What is Marriage?

As of this month, I have been married to my wonderful wife, Jessica, for a year and a half. If there is anything that I have learned thus far in marriage, it’s that I fall far short as a husband, that I have much, much to learn regarding marriage. So in writing a series on marriage, I definitely do not mean to claim some sort of expertise on marriage. Nevertheless, as I share my thoughts and experiences through these posts, my hope is that I would be able to encourage and inform my brothers and sisters, single or married.


God’s Definition of Marriage: Genesis 1-2

To talk about marriage, we must first define it. In order to arrive at a comprehensive, biblical definition, we will take a look at a series of passages from the Bible and let them tell us what exactly marriage is. In this post, we will consider the first two chapters of the Bible.

In the creation narrative found in Genesis 1 and 2, each and every element created by God was deemed good. “And God said, ‘Let there be light,’ and there was light. And God saw that the light was good.” (Genesis 1:3-4 ESV) “God called the dry land Earth, and the waters that were gathered together to called Seas. And God saw that is was good.” (v. 10) “And God saw that it was good.” (v. 12, 18, 21, and 25) Then, when He created Adam, He saw that “it was very good.” (v. 30)

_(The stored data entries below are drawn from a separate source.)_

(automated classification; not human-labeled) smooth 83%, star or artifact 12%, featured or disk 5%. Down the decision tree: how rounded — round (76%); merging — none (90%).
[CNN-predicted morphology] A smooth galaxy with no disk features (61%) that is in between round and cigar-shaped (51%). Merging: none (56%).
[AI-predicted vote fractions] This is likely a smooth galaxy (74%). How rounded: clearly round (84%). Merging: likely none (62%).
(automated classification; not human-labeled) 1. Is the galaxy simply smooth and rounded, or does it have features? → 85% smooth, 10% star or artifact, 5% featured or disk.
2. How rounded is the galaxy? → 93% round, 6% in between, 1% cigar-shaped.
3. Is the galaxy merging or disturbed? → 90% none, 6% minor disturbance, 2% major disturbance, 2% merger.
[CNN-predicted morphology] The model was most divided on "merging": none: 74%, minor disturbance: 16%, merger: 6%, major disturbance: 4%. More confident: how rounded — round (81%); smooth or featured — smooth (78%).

However, God declared it not good when He saw that Adam was alone. “Then the LORD God said, ‘It is not good that the man should be alone; I will make him a helper fit for him.’” (Genesis 2:18 ESV) This is significant because it was the first time that God declared an aspect of His creation to be less than perfect. This does not mean that God had made a mistake; rather, in His infinite wisdom, God chose to create Adam first, such that he would see his need for a companion and demonstrate His perfect design in a more telling fashion. As God brought to Adam all the different animals to examine their suitability as helpers, Adam soon realized that no animal was found to be apt. So when God finally created Eve and presented her to Adam, he declared, “This at last is bone of my bones and flesh of my flesh…” (Genesis 2:23 ESV) Adam took one look at Eve and knew that she was the most perfect helper and companion for him.

God’s solution to the problem of man’s aloneness was to create a suitable helper for him. And thus, marriage was instituted: “Therefore a man shall leave his father and his mother and hold fast to his wife, and they shall become one flesh.” (v.24) Marriage between Adam and Eve here is described as a one-flesh union – in other words, they figuratively have become one body, one person.

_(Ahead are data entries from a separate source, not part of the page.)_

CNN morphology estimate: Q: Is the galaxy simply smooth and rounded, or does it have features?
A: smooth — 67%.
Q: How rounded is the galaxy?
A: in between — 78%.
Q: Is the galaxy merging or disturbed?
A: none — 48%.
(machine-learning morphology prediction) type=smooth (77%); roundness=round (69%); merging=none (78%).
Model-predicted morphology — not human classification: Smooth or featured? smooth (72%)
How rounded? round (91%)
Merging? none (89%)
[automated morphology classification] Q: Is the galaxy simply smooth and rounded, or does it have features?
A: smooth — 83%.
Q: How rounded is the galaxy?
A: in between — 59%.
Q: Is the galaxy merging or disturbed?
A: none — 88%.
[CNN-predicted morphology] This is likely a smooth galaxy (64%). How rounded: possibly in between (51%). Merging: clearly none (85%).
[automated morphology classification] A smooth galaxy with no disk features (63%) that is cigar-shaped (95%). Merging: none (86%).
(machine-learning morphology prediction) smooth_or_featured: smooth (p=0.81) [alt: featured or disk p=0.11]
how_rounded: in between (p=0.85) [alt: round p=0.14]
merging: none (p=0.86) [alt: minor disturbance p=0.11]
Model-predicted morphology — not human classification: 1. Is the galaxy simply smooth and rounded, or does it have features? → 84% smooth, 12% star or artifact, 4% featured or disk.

So what does the Genesis account tell us about marriage? Rather than attempting to give a one-sentence definition of marriage (which proves to be very difficult), we will outline three glorious truths that we see in Genesis 1-2 about marriage:


Marriage was instituted by God. Marriage is not a man-made social contract or institution. God Himself created it. This means that we can look to His Word for principles and guidance regarding marriage rather than rely on our own perceived needs, wants, or other human experience to define what marriage ought to be. Through Scripture, God has revealed to us all that we need to know in order to have a God-glorifying marriage.

When our society today talks about marriage, it often appeals to one or both of the spouses’ wants and needs in order to define marriage. What God has to say about marriage is increasingly considered irrelevant on issues such as divorce and same-sex couples, especially for nonbelievers but even for an increasing number of believers. In the midst of difficulties, it is especially essential for believing couples to look to Scripture for guidance and obey His gracious design in marriage.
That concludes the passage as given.